UK Chancellor of the Exchequer Rachel Reeves delivers a speech at the Treasury on July 8, 2024 in London, UK.
Pool | Getty Images News | Getty Images
LONDON – Suspicions are growing about the Labor government’s flagship grow and invest One analyst has warned that further tax hikes could come as soon as next year.
UK Finance Minister Rachel Reeves announced last week a series of reformsincluding measures to deregulate financial services and increase investment in pensions – the latest in a series of reforms aimed at achieving this The country’s economy is growing again.
In theory, higher rates of economic growth could increase government tax revenue without requiring further tax increases because overall revenue would be higher. However, Labor has a fine balance between keeping taxes high enough to fund the country’s depleting public services while leaving businesses with enough cash to invest and grow.
“The chancellor is really walking a tightrope on this,” ING economist James Smith told CNBC’s “Squawk Box Europe” on Friday.
“If these regulatory changes – not just in finance but in planning and other areas – if they don’t move the economy forward, I think we’ll look again at more tax increases,” he said.
John Grieve, the former deputy governor of the Bank of England, last week expressed doubts about the ability of these measures to stimulate economic growth, saying that neither financial services deregulation nor pension reform would be “game-changing”.
“I think she (Reeves) is going to have to do something bigger to stimulate private investment,” Gieff told CNBC on Friday, noting that planning and infrastructure projects were more likely to boost the economy.
The reforms come two weeks after Reeves’ bumper harvest tax and spending budgetThese include 40 billion pounds ($51.8 billion) in tax increases and changes to national debt rules – measures Reeves said were crucial to rebalancing Britain’s debt deficit widening.
The Independent Office for Budget Responsibility said then It believes these measures should boost the economy in the short term and raises growth forecasts for the next two years by a few percentage points while lowering long-term forecasts. The OBR currently expects UK real GDP to grow by 1.1% in 2024, followed by 2% in 2025 before falling to 1.5%.
However, businesses, which have been particularly hard hit by a huge increase in National Insurance payroll tax, say Labour’s plans are likely to Limit hiring and discourage investment.
“The real risk for the chancellor, but also for business, is that if we don’t see a growth response, then we’ll see more of the same in the next budget next year,” ING’s Smith said.
The Labor government did not immediately respond to CNBC’s request for comment on further possible tax reform.
“Despair” growth rate
The British economy barely grew in the third quarter and barely managed to stay below expectations 0.1% expansionData released by the National Bureau of Statistics on Friday. Gross domestic product (GDP) fell 0.1% in September, also lower than expected, after growing 0.2% the previous month.
“This is desperate growth. We’ve had 1% growth since the financial crisis, or about 1% now. That’s been 15 years. So this is an established trend and we need to Do something dramatic,” commented Giff.
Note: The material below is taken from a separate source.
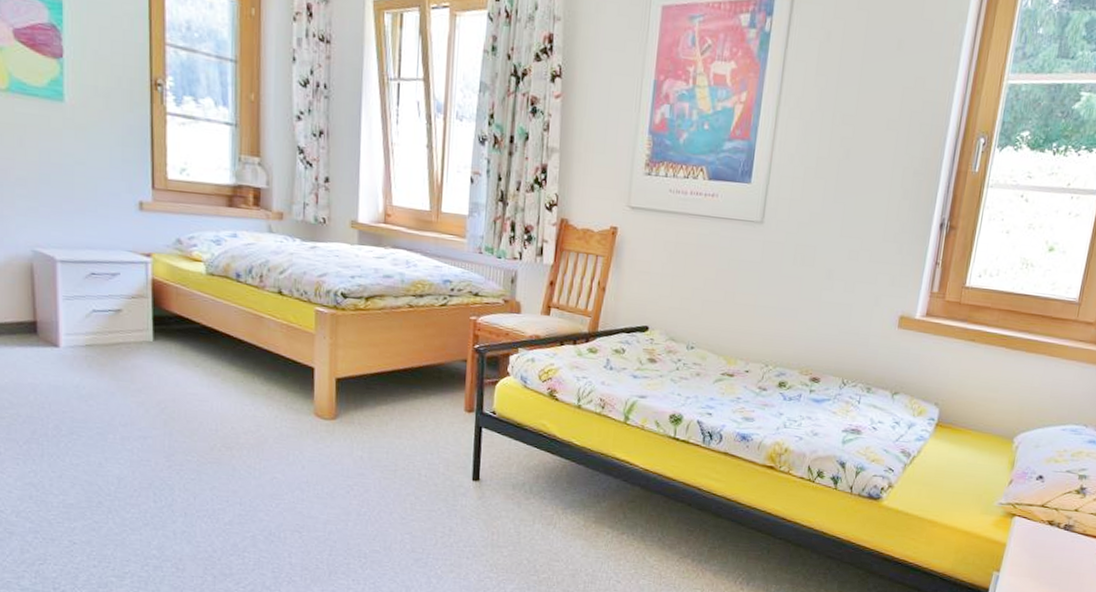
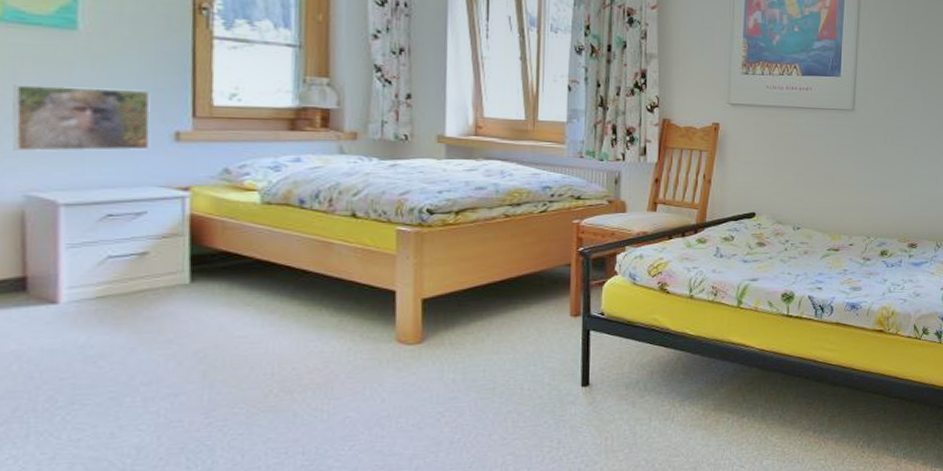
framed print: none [21,150,121,217] -> present [12,85,151,151]

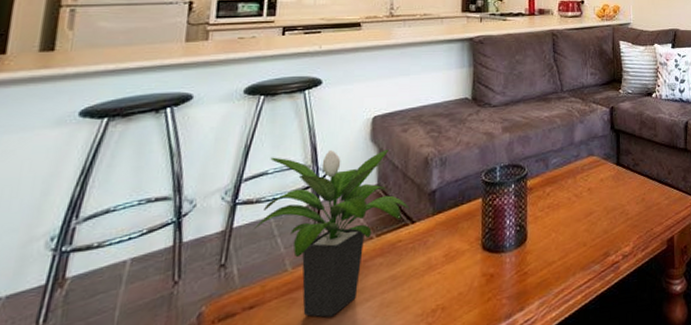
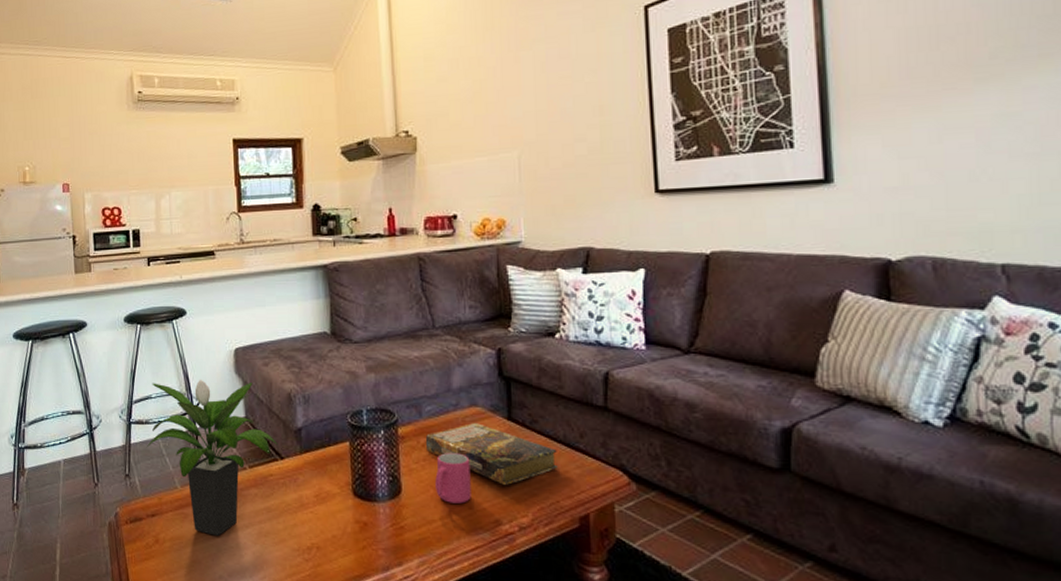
book: none [550,170,653,221] -> present [425,423,559,485]
mug: none [557,198,586,244] -> present [435,453,471,504]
As far as GDP data is concerned.
The third quarter is a time of significant uncertainty for the UK, with the government accused of belittling the economy and scaring investors ahead of the October 30 budget.
As a result, some analysts believe the government’s fiscal plans, as well as its broader growth agenda, should be given more time to implement.
“Measuring success in the short term can lead to the entire effort failing before it even emerges,” Sarah Coles, head of personal finance at Hargreaves Lansdown, told CNBC via email on Monday.
Paul Dales, chief UK economist at Capital Economics, said the plans are likely to be measured over the coming months and years against whether growth succeeds in meeting the OBR’s forecasts – any Tax changes will come with it.
“If economic growth weakens, and this weakness is expected to persist, it may mean that tax revenues will need to rise further to reach expected tax collection levels,” Dales said in an email. He noted that Capital Economics predicts that economic growth will There is a rebound. He added that tax revenues would be expected to rise if there was pressure to further increase government spending, all else being equal.
Markets will now focus on whether the government’s reforms can inject growth into the sluggish British economy.
Still, Coles said tax increases were “extremely unlikely” until at least the next financial statement in March.
“There’s always the possibility that we’ll be hit by unexpected events that upend expectations, but at the moment Labor has committed to a major budget every year, so any earlier major budget would be a real surprise – especially at a time of such magnitude. events in October following the Budget,” Coles said.
“The coming months will give us a clearer picture of whether the government has struck the right balance.”